§ INPUT RECORDS:
· · · ·

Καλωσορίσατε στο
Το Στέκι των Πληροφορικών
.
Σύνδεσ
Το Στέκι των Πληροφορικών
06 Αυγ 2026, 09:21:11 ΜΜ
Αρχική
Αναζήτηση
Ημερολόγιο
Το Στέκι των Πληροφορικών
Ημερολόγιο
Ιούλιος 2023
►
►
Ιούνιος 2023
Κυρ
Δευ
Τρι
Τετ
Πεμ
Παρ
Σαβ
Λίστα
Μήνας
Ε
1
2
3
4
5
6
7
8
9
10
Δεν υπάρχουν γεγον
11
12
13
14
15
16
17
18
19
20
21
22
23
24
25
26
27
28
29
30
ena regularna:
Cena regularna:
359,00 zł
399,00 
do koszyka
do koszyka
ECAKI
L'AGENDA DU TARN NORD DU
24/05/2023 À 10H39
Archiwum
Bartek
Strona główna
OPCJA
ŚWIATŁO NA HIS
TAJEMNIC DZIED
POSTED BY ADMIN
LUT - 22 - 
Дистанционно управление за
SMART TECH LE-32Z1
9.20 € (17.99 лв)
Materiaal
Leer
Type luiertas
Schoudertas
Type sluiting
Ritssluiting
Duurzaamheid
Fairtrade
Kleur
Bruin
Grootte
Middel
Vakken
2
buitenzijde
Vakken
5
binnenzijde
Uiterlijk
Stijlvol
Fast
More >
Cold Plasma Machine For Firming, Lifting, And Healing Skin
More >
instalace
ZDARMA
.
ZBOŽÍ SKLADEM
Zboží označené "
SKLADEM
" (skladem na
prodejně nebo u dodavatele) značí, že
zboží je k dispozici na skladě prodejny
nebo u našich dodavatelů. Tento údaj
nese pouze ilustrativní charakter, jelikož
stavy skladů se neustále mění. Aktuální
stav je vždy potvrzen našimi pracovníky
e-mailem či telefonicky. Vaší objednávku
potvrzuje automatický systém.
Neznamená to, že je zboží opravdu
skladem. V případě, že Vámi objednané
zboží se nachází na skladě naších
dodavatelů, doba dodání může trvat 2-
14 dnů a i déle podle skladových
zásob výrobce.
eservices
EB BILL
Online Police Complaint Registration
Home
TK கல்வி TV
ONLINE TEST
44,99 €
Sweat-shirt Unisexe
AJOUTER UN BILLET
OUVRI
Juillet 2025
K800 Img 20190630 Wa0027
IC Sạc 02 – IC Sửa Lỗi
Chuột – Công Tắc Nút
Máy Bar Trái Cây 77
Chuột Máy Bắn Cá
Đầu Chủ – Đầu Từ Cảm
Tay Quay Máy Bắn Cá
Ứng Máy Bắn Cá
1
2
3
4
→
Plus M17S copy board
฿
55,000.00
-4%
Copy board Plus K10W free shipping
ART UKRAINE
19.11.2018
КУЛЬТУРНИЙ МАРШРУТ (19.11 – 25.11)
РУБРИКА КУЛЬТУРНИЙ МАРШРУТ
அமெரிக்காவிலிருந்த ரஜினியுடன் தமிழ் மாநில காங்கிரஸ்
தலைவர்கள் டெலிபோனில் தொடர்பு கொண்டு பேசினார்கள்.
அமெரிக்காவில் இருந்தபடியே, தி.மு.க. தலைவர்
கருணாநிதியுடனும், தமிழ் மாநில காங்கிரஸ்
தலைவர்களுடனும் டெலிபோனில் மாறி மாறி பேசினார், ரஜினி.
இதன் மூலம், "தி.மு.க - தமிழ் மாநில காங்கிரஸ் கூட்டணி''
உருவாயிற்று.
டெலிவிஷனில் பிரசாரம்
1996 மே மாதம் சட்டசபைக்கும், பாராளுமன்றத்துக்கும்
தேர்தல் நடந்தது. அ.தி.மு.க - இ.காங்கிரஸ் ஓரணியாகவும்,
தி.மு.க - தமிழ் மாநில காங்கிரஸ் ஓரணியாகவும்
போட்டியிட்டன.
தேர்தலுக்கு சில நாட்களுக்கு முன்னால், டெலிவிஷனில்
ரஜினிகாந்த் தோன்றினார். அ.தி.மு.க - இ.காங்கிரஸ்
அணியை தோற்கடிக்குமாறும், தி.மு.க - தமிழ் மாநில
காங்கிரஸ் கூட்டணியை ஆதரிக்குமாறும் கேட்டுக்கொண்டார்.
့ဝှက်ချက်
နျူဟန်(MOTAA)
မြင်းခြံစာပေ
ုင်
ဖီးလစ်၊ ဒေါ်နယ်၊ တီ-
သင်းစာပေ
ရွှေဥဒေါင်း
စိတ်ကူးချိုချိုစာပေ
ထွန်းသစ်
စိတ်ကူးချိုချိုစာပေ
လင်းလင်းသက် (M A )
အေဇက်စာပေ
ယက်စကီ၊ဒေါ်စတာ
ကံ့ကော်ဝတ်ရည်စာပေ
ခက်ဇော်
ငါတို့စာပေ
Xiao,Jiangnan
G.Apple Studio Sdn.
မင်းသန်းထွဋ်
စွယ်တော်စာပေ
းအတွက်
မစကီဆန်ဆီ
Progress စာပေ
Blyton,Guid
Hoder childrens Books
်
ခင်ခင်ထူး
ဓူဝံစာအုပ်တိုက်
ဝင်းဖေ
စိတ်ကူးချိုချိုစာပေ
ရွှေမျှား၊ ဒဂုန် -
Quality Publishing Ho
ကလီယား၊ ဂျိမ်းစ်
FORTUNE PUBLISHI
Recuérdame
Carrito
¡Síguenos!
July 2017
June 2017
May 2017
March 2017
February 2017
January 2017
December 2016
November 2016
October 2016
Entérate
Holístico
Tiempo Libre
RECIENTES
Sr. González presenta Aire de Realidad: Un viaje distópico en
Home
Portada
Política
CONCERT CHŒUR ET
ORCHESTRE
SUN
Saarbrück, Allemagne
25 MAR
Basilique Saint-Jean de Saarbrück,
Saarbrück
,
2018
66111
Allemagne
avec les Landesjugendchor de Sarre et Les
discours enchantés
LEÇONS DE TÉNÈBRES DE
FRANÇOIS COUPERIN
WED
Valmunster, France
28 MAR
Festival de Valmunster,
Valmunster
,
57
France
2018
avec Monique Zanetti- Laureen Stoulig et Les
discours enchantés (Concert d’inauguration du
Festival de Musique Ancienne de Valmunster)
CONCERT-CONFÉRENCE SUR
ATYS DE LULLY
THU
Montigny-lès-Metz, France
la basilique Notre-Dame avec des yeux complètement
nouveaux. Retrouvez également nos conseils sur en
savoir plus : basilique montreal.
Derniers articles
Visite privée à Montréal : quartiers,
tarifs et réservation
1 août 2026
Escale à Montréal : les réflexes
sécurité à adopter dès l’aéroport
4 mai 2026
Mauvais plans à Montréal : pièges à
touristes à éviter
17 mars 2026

· · · ·

§ ABOUT THIS EXERCISE: Please type the entries above out again exactly.

§ WORKED SOLUTION:
Καλωσορίσατε στο
Το Στέκι των Πληροφορικών
.
Σύνδεσ
Το Στέκι των Πληροφορικών
06 Αυγ 2026, 09:21:11 ΜΜ
Αρχική
Αναζήτηση
Ημερολόγιο
Το Στέκι των Πληροφορικών
Ημερολόγιο
Ιούλιος 2023
►
►
Ιούνιος 2023
Κυρ
Δευ
Τρι
Τετ
Πεμ
Παρ
Σαβ
Λίστα
Μήνας
Ε
1
2
3
4
5
6
7
8
9
10
Δεν υπάρχουν γεγον
11
12
13
14
15
16
17
18
19
20
21
22
23
24
25
26
27
28
29
30
ena regularna:
Cena regularna:
359,00 zł
399,00 
do koszyka
do koszyka
ECAKI
L'AGENDA DU TARN NORD DU
24/05/2023 À 10H39
Archiwum
Bartek
Strona główna
OPCJA
ŚWIATŁO NA HIS
TAJEMNIC DZIED
POSTED BY ADMIN
LUT - 22 - 
Дистанционно управление за
SMART TECH LE-32Z1
9.20 € (17.99 лв)
Materiaal
Leer
Type luiertas
Schoudertas
Type sluiting
Ritssluiting
Duurzaamheid
Fairtrade
Kleur
Bruin
Grootte
Middel
Vakken
2
buitenzijde
Vakken
5
binnenzijde
Uiterlijk
Stijlvol
Fast
More >
Cold Plasma Machine For Firming, Lifting, And Healing Skin
More >
instalace
ZDARMA
.
ZBOŽÍ SKLADEM
Zboží označené "
SKLADEM
" (skladem na
prodejně nebo u dodavatele) značí, že
zboží je k dispozici na skladě prodejny
nebo u našich dodavatelů. Tento údaj
nese pouze ilustrativní charakter, jelikož
stavy skladů se neustále mění. Aktuální
stav je vždy potvrzen našimi pracovníky
e-mailem či telefonicky. Vaší objednávku
potvrzuje automatický systém.
Neznamená to, že je zboží opravdu
skladem. V případě, že Vámi objednané
zboží se nachází na skladě naších
dodavatelů, doba dodání může trvat 2-
14 dnů a i déle podle skladových
zásob výrobce.
eservices
EB BILL
Online Police Complaint Registration
Home
TK கல்வி TV
ONLINE TEST
44,99 €
Sweat-shirt Unisexe
AJOUTER UN BILLET
OUVRI
Juillet 2025
K800 Img 20190630 Wa0027
IC Sạc 02 – IC Sửa Lỗi
Chuột – Công Tắc Nút
Máy Bar Trái Cây 77
Chuột Máy Bắn Cá
Đầu Chủ – Đầu Từ Cảm
Tay Quay Máy Bắn Cá
Ứng Máy Bắn Cá
1
2
3
4
→
Plus M17S copy board
฿
55,000.00
-4%
Copy board Plus K10W free shipping
ART UKRAINE
19.11.2018
КУЛЬТУРНИЙ МАРШРУТ (19.11 – 25.11)
РУБРИКА КУЛЬТУРНИЙ МАРШРУТ
அமெரிக்காவிலிருந்த ரஜினியுடன் தமிழ் மாநில காங்கிரஸ்
தலைவர்கள் டெலிபோனில் தொடர்பு கொண்டு பேசினார்கள்.
அமெரிக்காவில் இருந்தபடியே, தி.மு.க. தலைவர்
கருணாநிதியுடனும், தமிழ் மாநில காங்கிரஸ்
தலைவர்களுடனும் டெலிபோனில் மாறி மாறி பேசினார், ரஜினி.
இதன் மூலம், "தி.மு.க - தமிழ் மாநில காங்கிரஸ் கூட்டணி''
உருவாயிற்று.
டெலிவிஷனில் பிரசாரம்
1996 மே மாதம் சட்டசபைக்கும், பாராளுமன்றத்துக்கும்
தேர்தல் நடந்தது. அ.தி.மு.க - இ.காங்கிரஸ் ஓரணியாகவும்,
தி.மு.க - தமிழ் மாநில காங்கிரஸ் ஓரணியாகவும்
போட்டியிட்டன.
தேர்தலுக்கு சில நாட்களுக்கு முன்னால், டெலிவிஷனில்
ரஜினிகாந்த் தோன்றினார். அ.தி.மு.க - இ.காங்கிரஸ்
அணியை தோற்கடிக்குமாறும், தி.மு.க - தமிழ் மாநில
காங்கிரஸ் கூட்டணியை ஆதரிக்குமாறும் கேட்டுக்கொண்டார்.
့ဝှက်ချက်
နျူဟန်(MOTAA)
မြင်းခြံစာပေ
ုင်
ဖီးလစ်၊ ဒေါ်နယ်၊ တီ-
သင်းစာပေ
ရွှေဥဒေါင်း
စိတ်ကူးချိုချိုစာပေ
ထွန်းသစ်
စိတ်ကူးချိုချိုစာပေ
လင်းလင်းသက် (M A )
အေဇက်စာပေ
ယက်စကီ၊ဒေါ်စတာ
ကံ့ကော်ဝတ်ရည်စာပေ
ခက်ဇော်
ငါတို့စာပေ
Xiao,Jiangnan
G.Apple Studio Sdn.
မင်းသန်းထွဋ်
စွယ်တော်စာပေ
းအတွက်
မစကီဆန်ဆီ
Progress စာပေ
Blyton,Guid
Hoder childrens Books
်
ခင်ခင်ထူး
ဓူဝံစာအုပ်တိုက်
ဝင်းဖေ
စိတ်ကူးချိုချိုစာပေ
ရွှေမျှား၊ ဒဂုန် -
Quality Publishing Ho
ကလီယား၊ ဂျိမ်းစ်
FORTUNE PUBLISHI
Recuérdame
Carrito
¡Síguenos!
July 2017
June 2017
May 2017
March 2017
February 2017
January 2017
December 2016
November 2016
October 2016
Entérate
Holístico
Tiempo Libre
RECIENTES
Sr. González presenta Aire de Realidad: Un viaje distópico en
Home
Portada
Política
CONCERT CHŒUR ET
ORCHESTRE
SUN
Saarbrück, Allemagne
25 MAR
Basilique Saint-Jean de Saarbrück,
Saarbrück
,
2018
66111
Allemagne
avec les Landesjugendchor de Sarre et Les
discours enchantés
LEÇONS DE TÉNÈBRES DE
FRANÇOIS COUPERIN
WED
Valmunster, France
28 MAR
Festival de Valmunster,
Valmunster
,
57
France
2018
avec Monique Zanetti- Laureen Stoulig et Les
discours enchantés (Concert d’inauguration du
Festival de Musique Ancienne de Valmunster)
CONCERT-CONFÉRENCE SUR
ATYS DE LULLY
THU
Montigny-lès-Metz, France
la basilique Notre-Dame avec des yeux complètement
nouveaux. Retrouvez également nos conseils sur en
savoir plus : basilique montreal.
Derniers articles
Visite privée à Montréal : quartiers,
tarifs et réservation
1 août 2026
Escale à Montréal : les réflexes
sécurité à adopter dès l’aéroport
4 mai 2026
Mauvais plans à Montréal : pièges à
touristes à éviter
17 mars 2026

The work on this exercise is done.